Analysis of samples returned by NASA’s Genesis mission indicates our sun and its inner planets may have formed differently than scientists previously thought.
The data revealed slight differences in the types of oxygen and nitrogen present on the sun and planets. The elements are among the most abundant in our solar system. Although the differences are slight, the implications could help determine how our solar system evolved.
The air on Earth contains three different kinds of oxygen atoms, which are differentiated by the number of neutrons they contain. Nearly 100 percent of oxygen atoms in the solar system are composed of O-16, but there also are tiny amounts of more exotic oxygen isotopes called O-17 and O-18. Researchers studying the oxygen of Genesis samples found that the percentage of O-16 in the sun is slightly higher than on Earth, the moon, and meteorites. The other isotopes’ percentages were slightly lower.
“The implication is that we did not form out of the same solar nebula materials that created the sun — just how and why remains to be discovered,” said Kevin McKeegan, a Genesis co-investigator from the University of California, Los Angeles and the lead author of one of two Science papers published this week.

What to do: Name each oxygen isotope mentioned in the Genesis samples passage.

Entries supplied:

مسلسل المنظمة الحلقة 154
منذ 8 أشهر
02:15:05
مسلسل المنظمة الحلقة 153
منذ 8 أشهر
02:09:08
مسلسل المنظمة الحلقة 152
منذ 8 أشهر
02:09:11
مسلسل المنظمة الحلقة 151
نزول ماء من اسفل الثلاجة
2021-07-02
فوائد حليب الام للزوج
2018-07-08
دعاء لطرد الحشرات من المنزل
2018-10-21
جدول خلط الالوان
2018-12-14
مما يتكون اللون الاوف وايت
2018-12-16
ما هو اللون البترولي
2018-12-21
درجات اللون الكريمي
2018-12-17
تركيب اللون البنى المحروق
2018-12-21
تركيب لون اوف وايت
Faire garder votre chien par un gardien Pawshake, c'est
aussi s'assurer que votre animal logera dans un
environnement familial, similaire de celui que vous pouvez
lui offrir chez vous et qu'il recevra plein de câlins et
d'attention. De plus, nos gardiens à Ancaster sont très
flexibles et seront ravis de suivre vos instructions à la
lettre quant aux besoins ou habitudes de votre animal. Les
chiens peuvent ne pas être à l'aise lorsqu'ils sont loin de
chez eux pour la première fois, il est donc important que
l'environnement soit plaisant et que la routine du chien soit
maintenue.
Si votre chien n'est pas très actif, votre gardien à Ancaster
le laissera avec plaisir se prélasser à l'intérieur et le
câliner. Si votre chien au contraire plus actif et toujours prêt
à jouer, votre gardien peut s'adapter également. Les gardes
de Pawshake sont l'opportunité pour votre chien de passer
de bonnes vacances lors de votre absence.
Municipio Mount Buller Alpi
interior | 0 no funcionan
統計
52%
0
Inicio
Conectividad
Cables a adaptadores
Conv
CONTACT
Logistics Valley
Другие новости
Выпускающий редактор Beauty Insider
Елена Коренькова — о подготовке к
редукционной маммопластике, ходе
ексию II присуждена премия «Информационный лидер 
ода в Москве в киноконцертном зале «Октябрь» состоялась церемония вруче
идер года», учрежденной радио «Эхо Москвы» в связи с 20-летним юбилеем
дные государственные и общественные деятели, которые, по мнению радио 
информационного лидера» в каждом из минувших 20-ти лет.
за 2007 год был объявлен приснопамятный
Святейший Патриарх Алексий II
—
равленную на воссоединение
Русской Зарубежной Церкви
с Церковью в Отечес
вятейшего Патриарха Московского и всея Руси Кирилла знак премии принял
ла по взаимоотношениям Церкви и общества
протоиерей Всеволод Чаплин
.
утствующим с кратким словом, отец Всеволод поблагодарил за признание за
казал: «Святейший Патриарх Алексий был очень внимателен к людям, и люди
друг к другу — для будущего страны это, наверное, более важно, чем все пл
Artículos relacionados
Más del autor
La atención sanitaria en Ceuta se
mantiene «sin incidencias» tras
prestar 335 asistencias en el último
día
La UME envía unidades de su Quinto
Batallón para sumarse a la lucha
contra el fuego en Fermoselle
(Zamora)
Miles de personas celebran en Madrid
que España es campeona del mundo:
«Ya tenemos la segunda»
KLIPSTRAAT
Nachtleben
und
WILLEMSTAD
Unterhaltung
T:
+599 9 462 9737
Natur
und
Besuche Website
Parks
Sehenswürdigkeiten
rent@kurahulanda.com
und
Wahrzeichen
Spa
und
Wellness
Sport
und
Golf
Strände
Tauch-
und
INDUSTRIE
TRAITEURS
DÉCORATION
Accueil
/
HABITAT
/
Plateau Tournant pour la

Output: O-16, O-17, O-18